With all fires in Victoria now contained, Forest Fire Management Victoria (FFMVic), in partnership with the CFA, has commenced planned burning across Victoria

FFMVic look for every opportunity to conduct planned burning, when weather and other conditions allow it to be carried out safely.

It is one of the many strategies employed by Victorian agencies as part of an integrated approach to protecting life, property and the environment from the impact of bushfire.

While burns are in progress, smoke may be present in communities and some roads and forest areas may be closed for public safety.

In the coming weeks, when it is safe to do so, planned burns will take place in the Dandenong Ranges at Mount Dandenong, Upwey and Olinda, and north of Melbourne around the Macedon Ranges and Bendigo.

Planned burns are also scheduled for the south west in Colac, Cressy and Camperdown and around townships along the Great Ocean Road.

FFMVic Chief Fire Officer Chris Hardman said forecast average rainfall and mild temperatures over the next few months are expected to provide favourable conditions to safely conduct planned burning.

“After the scale of the recent bushfire season, smoke from our autumn planned burns may understandably cause concern for some people, so we thank the community for bearing with us while this important work is carried out,” FFMVic Chief Fire Officer Hardman said.

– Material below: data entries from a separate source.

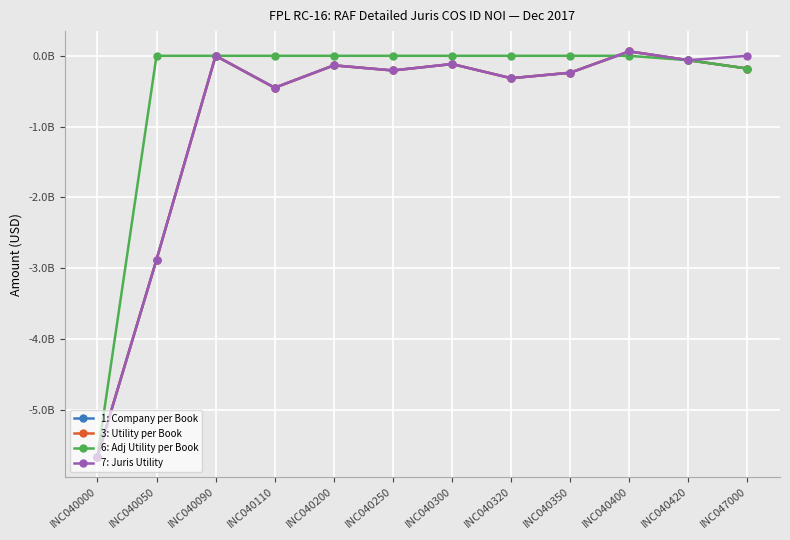

At which label does 7: Juris Utility reach its minimum?

INC040000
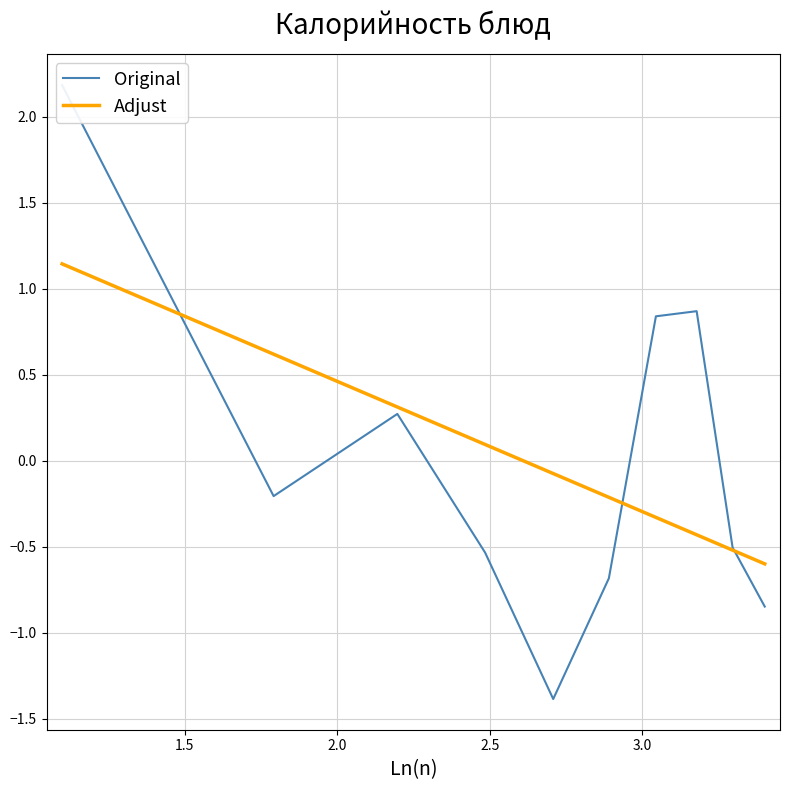

What is the minimum value for Adjust?

-0.6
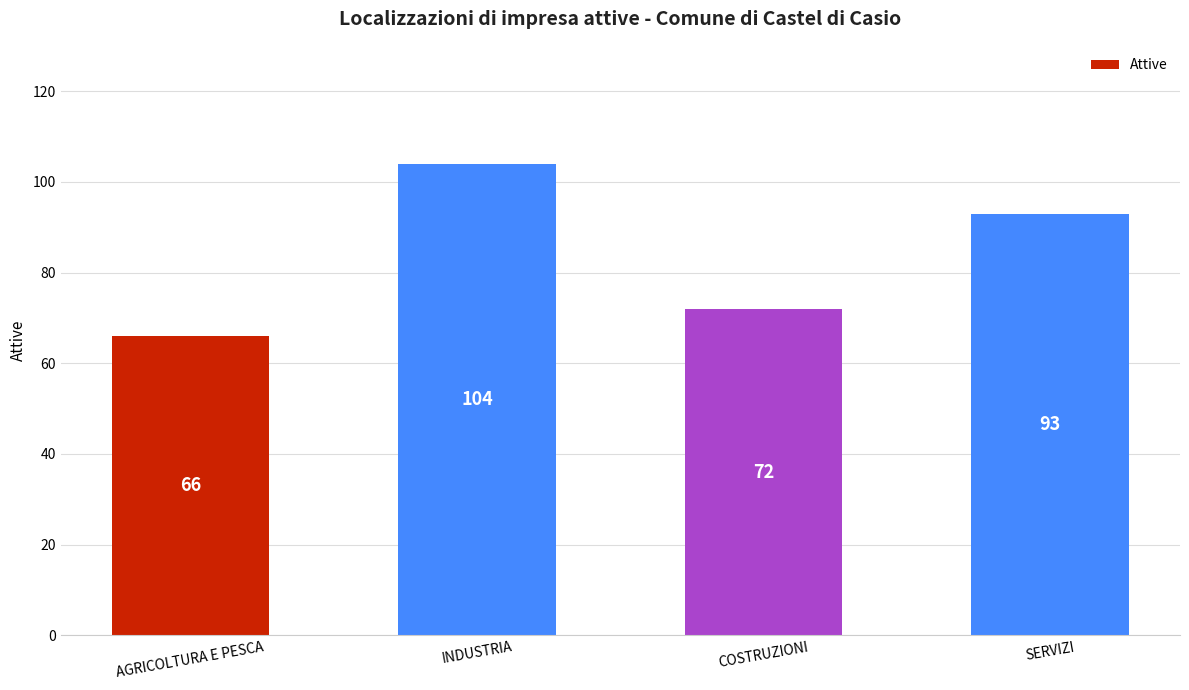

Which has a higher value, SERVIZI or AGRICOLTURA E PESCA?

SERVIZI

“Victoria is one of the most bushfire prone regions in the world. While planned burning will never be a cure-all, it is a key part of bushfire preparedness.”

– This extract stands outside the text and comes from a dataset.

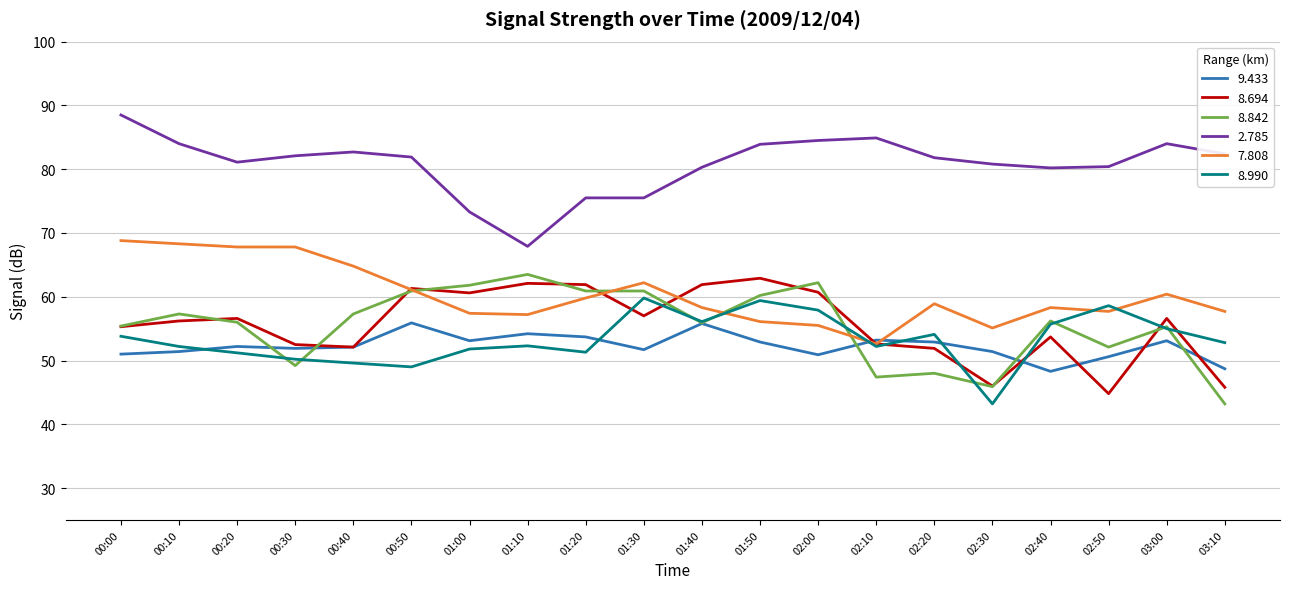

What is the maximum value shown in the chart?

88.5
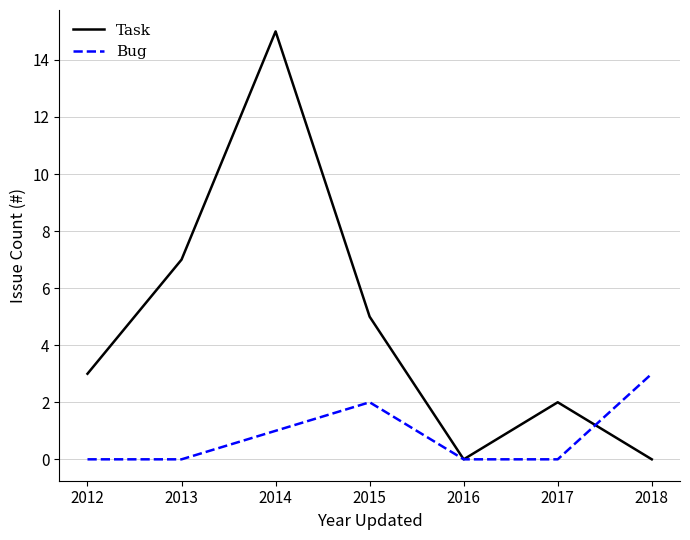

What is the total value across all series at 2015?

7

“With a changing climate it is increasingly difficult to find weather appropriate days for safe and effective planned burning, when conditions do allow for burning, we take advantage of the opportunity and act to reduce fire risk,” Mr Hardman said.

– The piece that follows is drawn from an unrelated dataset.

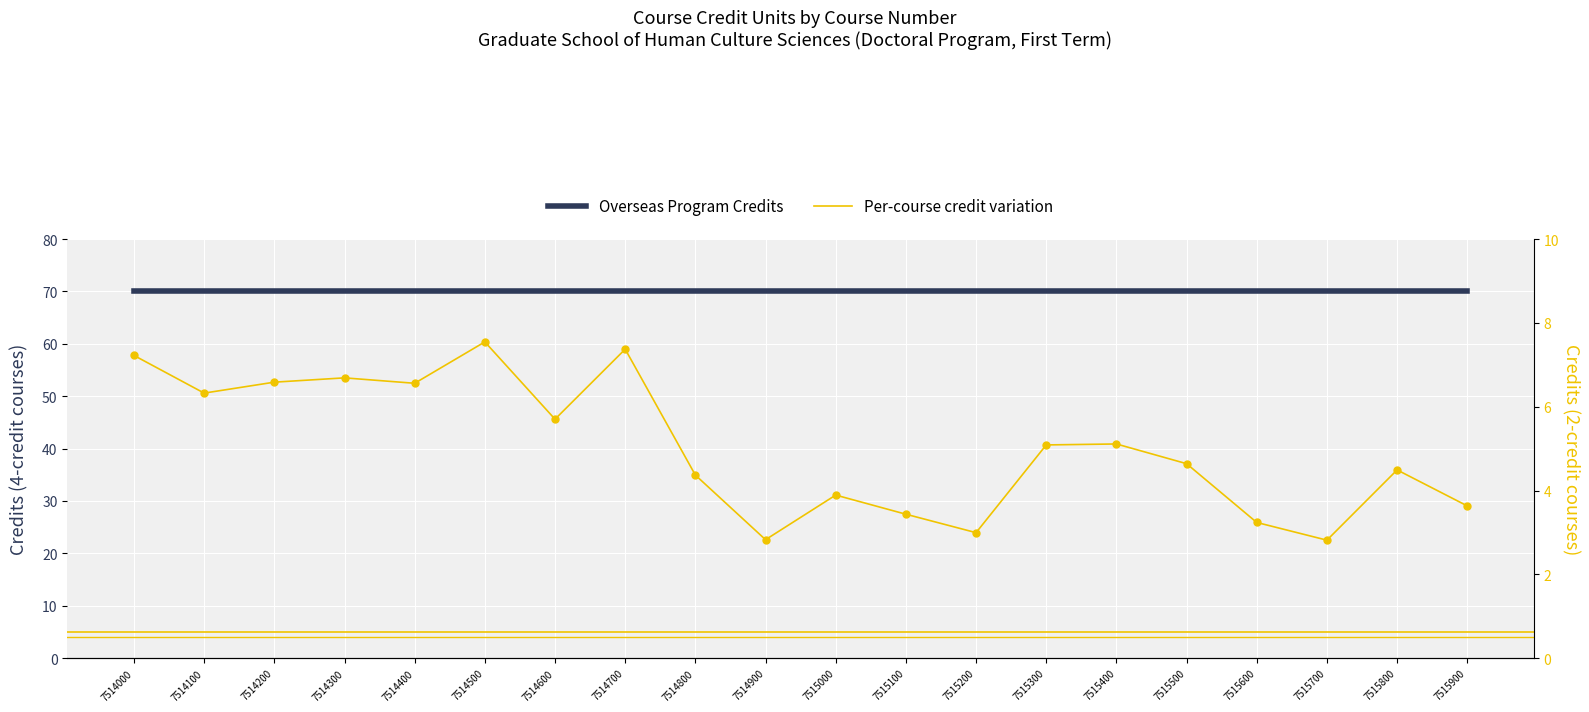

At how many categories does at least one series exceed 60?

20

FFMVic carry out planned burning to reduce the size, intensity and impact of future bushfires to communities and the environment. The aim of the planned burning is to reduce fuel loads in strategic locations close to communities and in more remote back country areas.

“We will always have bushfires in Australia. Planned burning is part of a suite of measures we use to reduce the impact of bushfires on communities,” said CFA Chief Officer and CEO Steve Warrington.

All agencies work closely with the Bureau of Meteorology to assess weather conditions – such as humidity, temperature and wind speed – and will only carry out burns when conditions are appropriate.

For the latest information about when and where planned burns are happening visit

www.vic.gov.au/plannedburns or call 1800 226 226.

EPA’s air quality monitoring and forecasting capability has greatly increased, with the addition of short-term monitoring locations and Incident Air Monitoring equipment.

Air quality assessment is also undertaken using satellite imagery and data sourced from the CSIRO and the Bureau of Metrology, which combine to provide a reliable statewide picture to inform alerts, forecasts and public information.